Naturally wet or clay soils can have a severe problem with drainage and planting most trees or shrubs in these locations will usually result in the plant dying unless it’s a variety that naturally lives in wet conditions, e.g. Bald Cypress or Pussy Willow. Plant roots require air and when they’re deprived of it the plant will drown. If your planting site has standing water any time of the year, use the test described below to determine the severity of your soil wetness. If the test identifies your soil as to wet for plants to survive, use one or more of the drainage practices described to improve the condition of the planting site.

The first step in planting trees and shrubs in wet or clay soil is to determine how severe the problem is at the location where the planting will be done. You can determine the percolation rate of the soil by excavating a hole 30 inches wide by 30 inches deep. Fill the hole with water, let it drain completely, then fill it again. The second filling should drain at a rate of one inch (or more) per hour; in approximately a day-and-a-half, the water should be gone. If the water is indeed gone after this time, the drainage at this location should not be a problem for most trees and shrubs. If the hole has any water in the bottom, you must do one or more of the following drainage practices so the trees or shrubs will live after planting.

Excavate planting pits so they are large enough to accommodate the slow percolation rate. This practice can only be effective if the percolation rate is not severe. It provides more surface area for the water to drain from the planting pit and requires a minimum amount of work to provide acceptable drainage conditions for the newly planted trees or shrubs. A rough rule of thumb in determining the size of planting pit needed to provide adequate drainage is to double its diameter if the water is one-inch or less in the hole after the day-and-a half percolation test.

Remove excess water from the bottom of the planting pits and direct it to a lower elevation by using French drains or perforated plastic (PVC or ABS) pipe. When drainage conditions are poor this is an excellent way of providing adequate drainage and good long-term growing conditions for the trees or shrubs. It’s effective for planting one tree or a large number of them by routing the drain through all the planting pits. Using French drains or perforated pipe has the advantage of eliminating wet soil conditions over a large area when the topography of the site allows water to be eliminated at a lower elevation. The drains need to drop at least six inches per hundred feet to adequately carry the water off. It’s also important to have a suitable discharge area for the pipe or you could easily create new wet conditions where water exits the drain.

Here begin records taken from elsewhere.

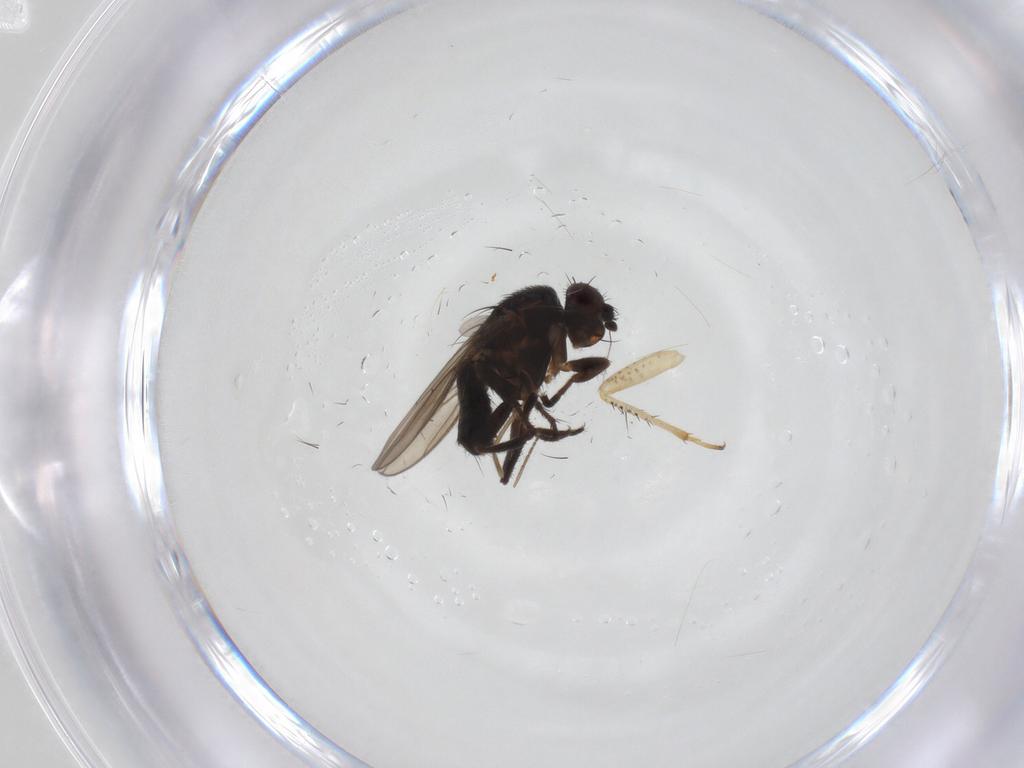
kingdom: Animalia
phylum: Arthropoda
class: Insecta
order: Diptera
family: Sphaeroceridae
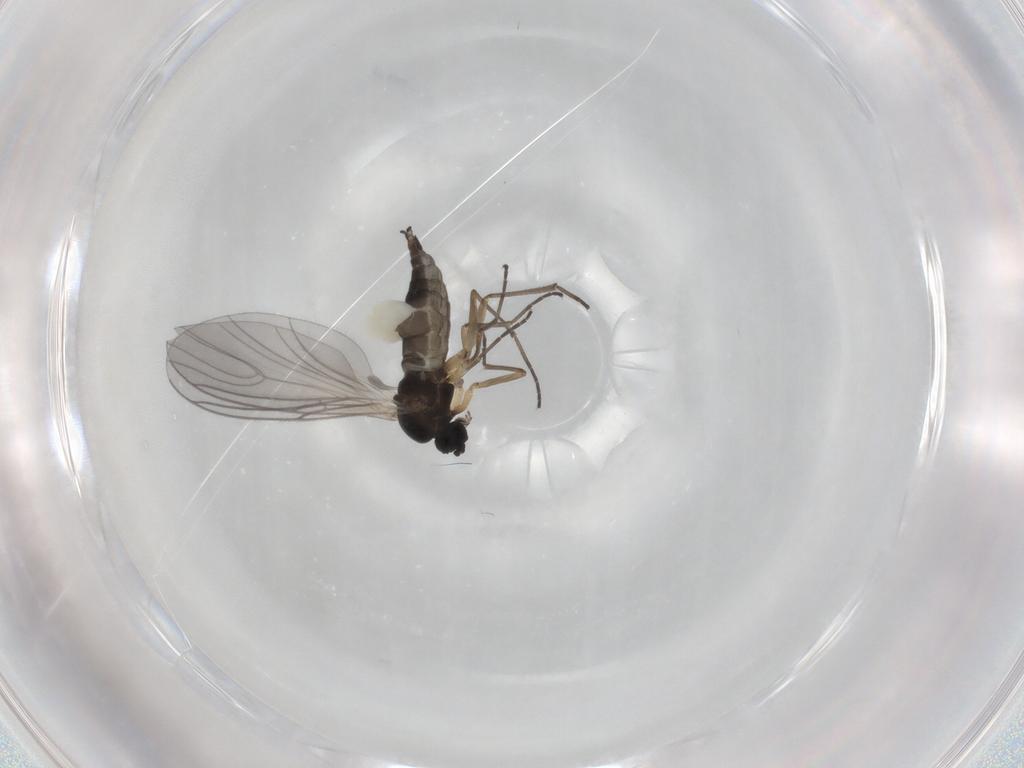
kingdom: Animalia
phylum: Arthropoda
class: Insecta
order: Diptera
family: Sciaridae
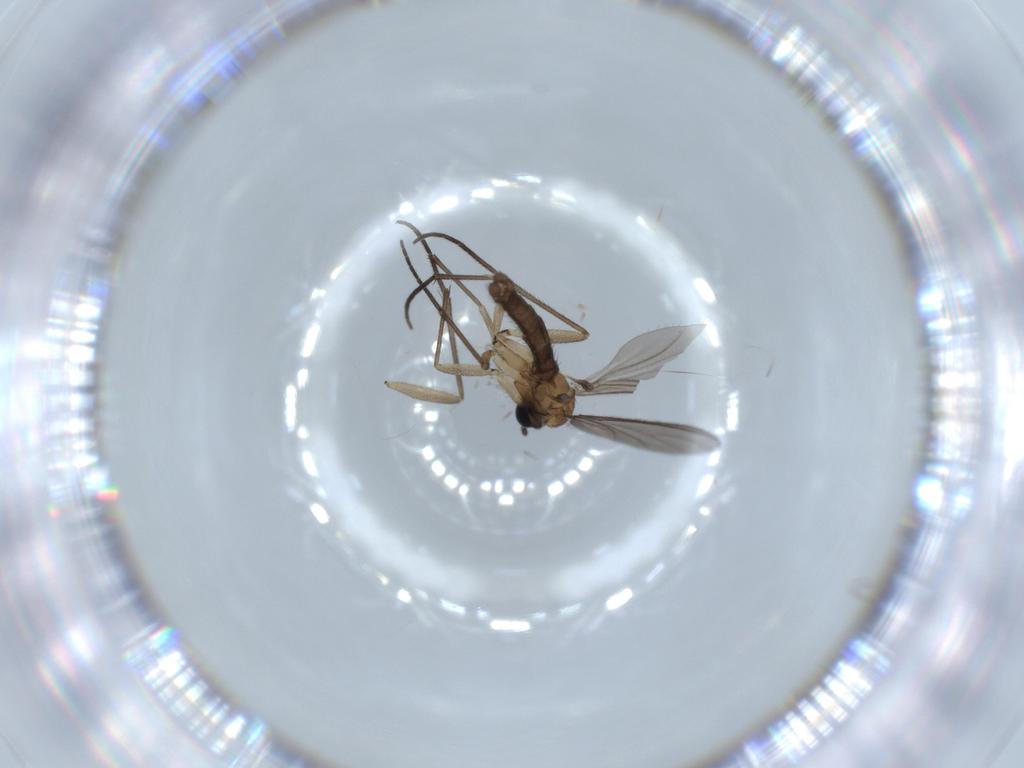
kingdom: Animalia
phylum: Arthropoda
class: Insecta
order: Diptera
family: Sciaridae
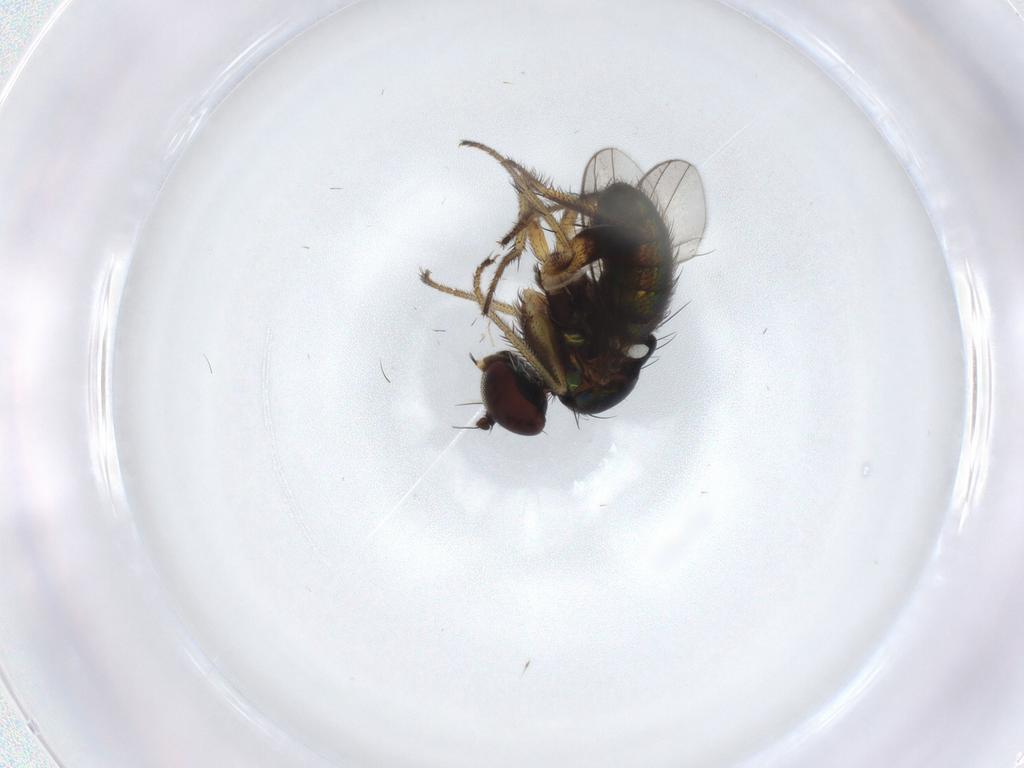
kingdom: Animalia
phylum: Arthropoda
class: Insecta
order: Diptera
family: Dolichopodidae
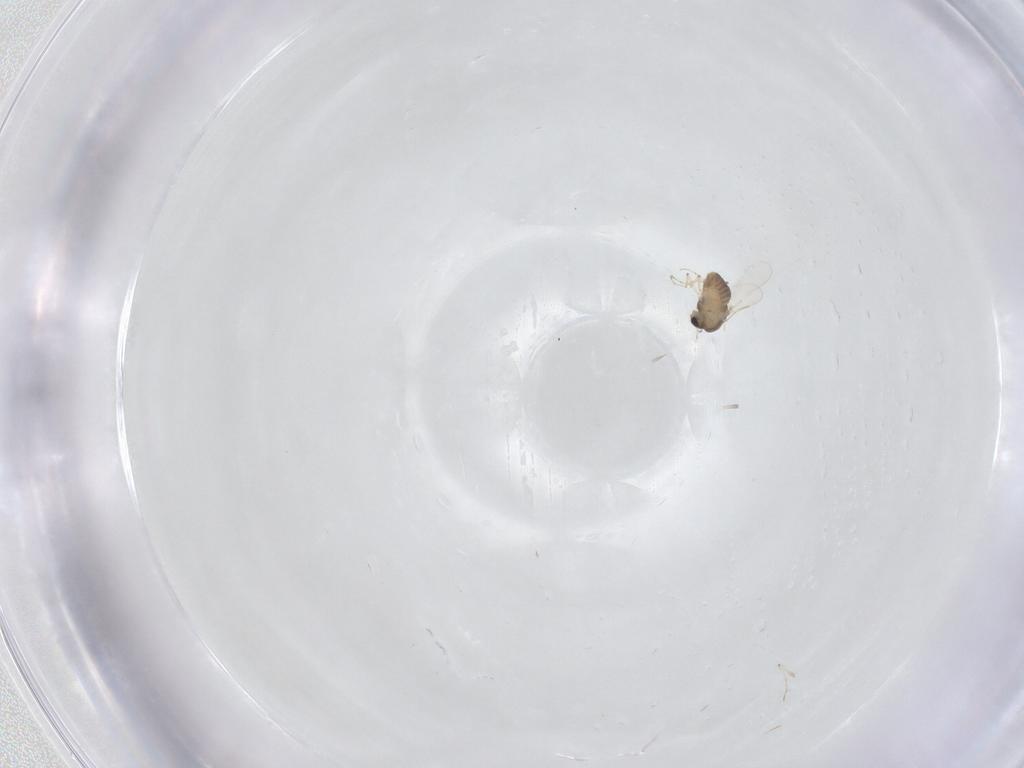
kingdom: Animalia
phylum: Arthropoda
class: Insecta
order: Diptera
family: Chironomidae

Build a raised planting area above the existing wet soil. This is without question one of the easiest ways to solve a wet soil problem and it works equally well for a large bed or a single planting. This method simply raises the level of the ground with well drained soil, than planting is done in the new layer above the original poorly drained soil. This method has the advantage of providing both improved drainage and better soil for planting. As with all of these drainage practices the topography must be conducive to draining the runoff from the new planting bed or you will simply be increasing or creating another wet area

Excavate to a depth where the porosity of the soil will permit free draining. In many cases the wet soil condition is the result of an impervious clay layer that prevents drainage. In such cases the area will drain if you dig down through the clay soil to the more pervious subsoil. If this condition exists in the planting area all that’s required is to break through the impervious layer and the top soil will drain. In many cases this type of drainage problem will not show up when doing the percolation test because the bottom of the 30-inch hole is below the impervious layer.

Terrace the land if there is a difference in elevation. Another technique to promote good drainage is to build terraces using soil that is amended or well drained. This technique is very similar to constructing raised planting beds except it’s done on slopping land. As with the raised bed technique it has the advantage of improving the soil during construction. If the terraces are narrow, however, it has the disadvantage of having soil that is to well drained and warm during the summer months.

When using any of the drainage practices above it is critical to adjust the frequency and volume of irrigation water to accommodate the slower percolation rate through the root zone. In many cases these soil drainage techniques have mitigated the problem, but not eliminated it. When gardening in soils with poor drainage conditions frequent monitoring of the moisture level in the soil should be done. Roots standing in water for even a few days can be detrimental to a tree or shrub.

If improving the soil drainage to facilitate planting trees and shrubs sounds daunting, the best solution is to use plants that do well in heavy wet soils. There are many native trees, shrubs and perennials that like wet conditions. They probably are not the plants being sold at the local nursery or garden center but they can be collected and dug from poorly drained areas on farms or vacant land in your area. One word of caution, however, collecting native plants is illegal in some areas and it’s important to get permission from the land owner before digging the plants.